The coldest years now are warmer than the hottest years before 1998. Atmospheric concentrations of carbon dioxide and other Greenhouse gases reached new highs in 2012, and we expect them to reach unprecedented levels yet again in 2013. This means that we are committed to a warmer future, said WMO Secretary-General Michel Jarraud in a media statement published on the WMO website last Wednesday.
The southern African countries of Angola and Namibia were gripped by one of the worst droughts in the past 30 years.
Jarraud said surface temperatures are only part of the wider picture of changing climate.
He furthermore warned that the impact on the water cycle is already becoming apparent as manifested by droughts, floods and extreme precipitation.
Although the relationship between climate change and the frequency of tropical cyclones is a matter of much research, it is expected that their impact will be more intense.
The WMOs provisional annual statement on the Status of the Global Climate 2013 provided a snapshot of regional and national temperatures, and was released to negotiators attending the United Nations climate change conference in Warsaw, Poland.
The event commenced on 11 November, and ends on 22 November.

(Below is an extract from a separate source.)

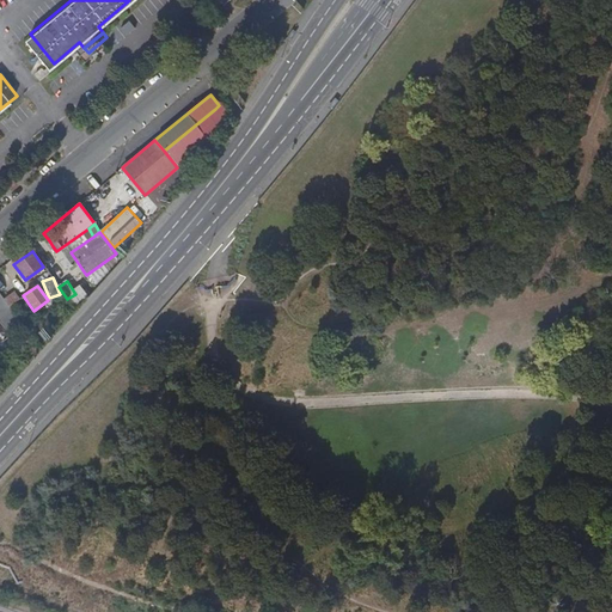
[(2,300),(8,307),(19,299),(13,292),(2,300)]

The first nine months of January to September tied with 2003 as the seventh- warmest such period on record, with a global land and ocean surface temperature of about 0.48 degrees Celsius (0.86 F) above the 1961/1990 average.
It noted that January to September 2013 was warmer than the same period in both 2011 and 2012, when La Niña had a cooling influence.
Neither La Niña nor El Niño conditions were present during the first nine months of 2013, and are not expected to emerge by the end of the year.
El Niño/La Niña is a major driver of the climate, and the hottest years on record - 1998 and 2010 - both had El Niño events.
During the first nine months of 2013, most of the worlds land areas had above-average temperatures, most notably in Australia, northern North America, north-eastern South America, northern Africa and much of Eurasia. Cooler-than-average temperatures were observed across a concentrated region of North America, central South America and the eastern Pacific Ocean waters off the coast of Ecuador; a small region of northern Russia; and parts of north-eastern Asia.
In Asia, Japan had its hottest summer on record. China recorded its warmest August on record (tied with 2006).
The Republic of Korea observed its fourth-warmest July and warmest August, contributing to a record-high summer temperature.